1830 - 1835
TOWNPARKS (MOYCARN BY)
Detached two-storey X-plan mental hospital, dated 1833, facing south, having central canted entrance block comprising five bays with entrance breakfront rising into clock tower. This is flanked by four-bay wings, in turn flanked by recessed thirteen-bay wings. East elevation comprises six-bay side of entrance block, flanked by slightly lower six-bay blocks, in turn by canted link with two-bay sides to five-bay block, then blank-faced projections with two-bay sides, and then two further bays to complete elevation. End elevations of points of 'X' have five-bay sides having three-bay projection to middle. Recent multiple-bay two-storey extension to rear elevation of 'X'. Slate roofs, hipped to entrance and terminating blocks, with cut-stone chimneystacks and cornice. Cut-stone clock tower rises above roof parapet, with plinth comprising wide pilasters flanking four-light windows with round heads, with moulded cornice, atop which stands octagonal-plan lantern having paired columns to corner faces flanking cut-stone centrepieces having round-headed timber louvered openings with imposts, cardinal faces having clocks, all in turn surmounted by entablature and copper ogee dome with wrought-iron weather vane. Limestone ashlar walls with cut-stone string course between floors of entrance block. Rubble stone walls to projecting blocks to rear elevation. Square-headed window openings with replacement timber windows, and cut-stone sills and voussoirs. Carved limestone Venetian-style doorcase to entrance block comprising round-headed door opening with flanking square-headed sidelights, all having panelled pilasters with plinths and consoles surmounted by moulded cornice, with half-glazed timber panelled double-leaf door with cobweb fanlight, four-over-four pane timber sliding sash windows and cut-stone stall risers to sidelights. Entrance approached by cut-stone steps flanked by ashlar parapet walls with cut-stone cappings. Building fronted by elaborate gateway.

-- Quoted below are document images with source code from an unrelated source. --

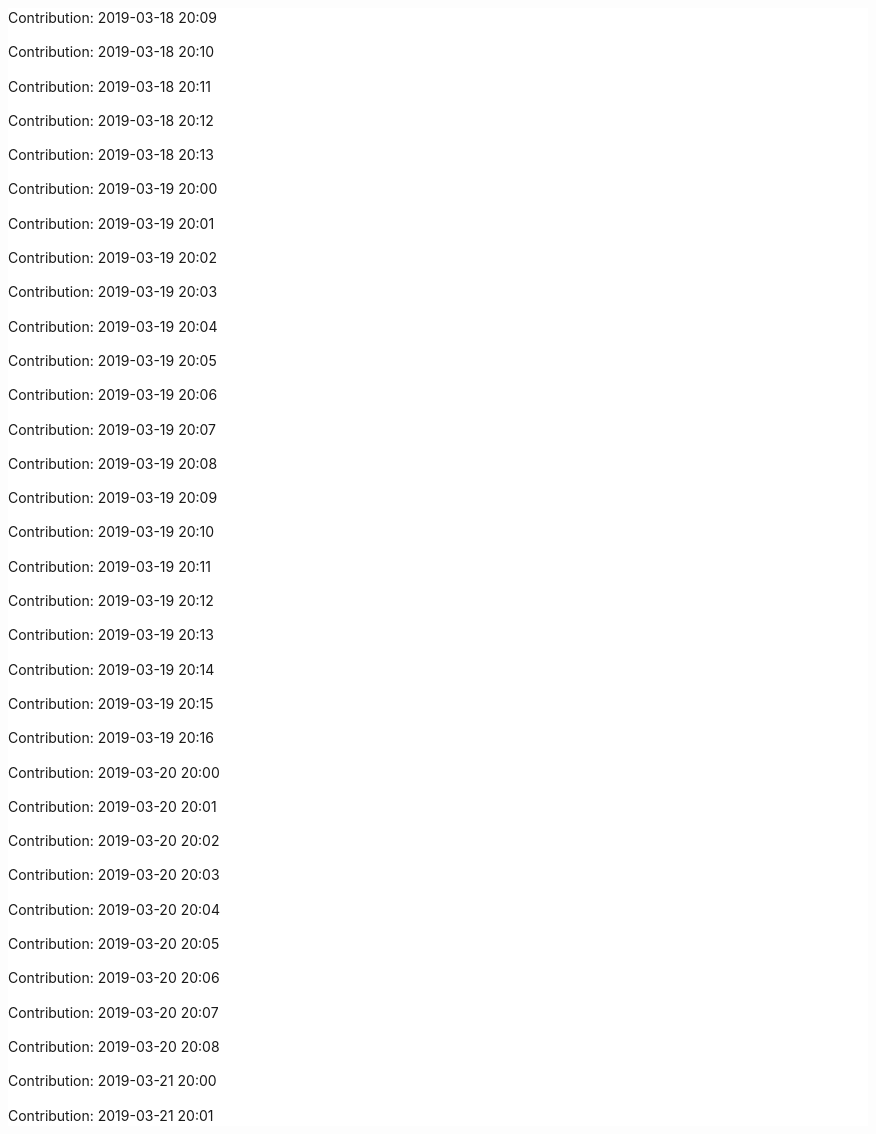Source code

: Contribution: 2019-03-18 20:09

Contribution: 2019-03-18 20:10

Contribution: 2019-03-18 20:11

Contribution: 2019-03-18 20:12

Contribution: 2019-03-18 20:13

Contribution: 2019-03-19 20:00

Contribution: 2019-03-19 20:01

Contribution: 2019-03-19 20:02

Contribution: 2019-03-19 20:03

Contribution: 2019-03-19 20:04

Contribution: 2019-03-19 20:05

Contribution: 2019-03-19 20:06

Contribution: 2019-03-19 20:07

Contribution: 2019-03-19 20:08

Contribution: 2019-03-19 20:09

Contribution: 2019-03-19 20:10

Contribution: 2019-03-19 20:11

Contribution: 2019-03-19 20:12

Contribution: 2019-03-19 20:13

Contribution: 2019-03-19 20:14

Contribution: 2019-03-19 20:15

Contribution: 2019-03-19 20:16

Contribution: 2019-03-20 20:00

Contribution: 2019-03-20 20:01

Contribution: 2019-03-20 20:02

Contribution: 2019-03-20 20:03

Contribution: 2019-03-20 20:04

Contribution: 2019-03-20 20:05

Contribution: 2019-03-20 20:06

Contribution: 2019-03-20 20:07

Contribution: 2019-03-20 20:08

Contribution: 2019-03-21 20:00

Contribution: 2019-03-21 20:01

As Saint Brigid's Hospital was formerly the Connaught District Lunatic Asylum it housed patients from all over the province. It is an important part of the history of the town, and forms an interesting architectural group with the other buildings on the site. Designed by William Murray, the building was based on an earlier design by Francis Johnston. The plan was influenced by the 'panoptic' prison concept, first advocated by the economist Jeremy Bentham. The principle behind this layout was to allow a governor, his family and turnkeys to occupy a central structure, with radiating wings from which they could monitor and administrate life within the institute. The arrangement allowed the wings to be viewed from the centre, while access was only possible from one wing to the other by passing through the centre. The high quality of stone masonry is notable, especially in the entrance block whose doorcase and clock tower are accomplished works. The X-plan provides interesting elevations to all sides and the various blocks, recessed and slightly lower, provide contrast in stone dressing and roof lines.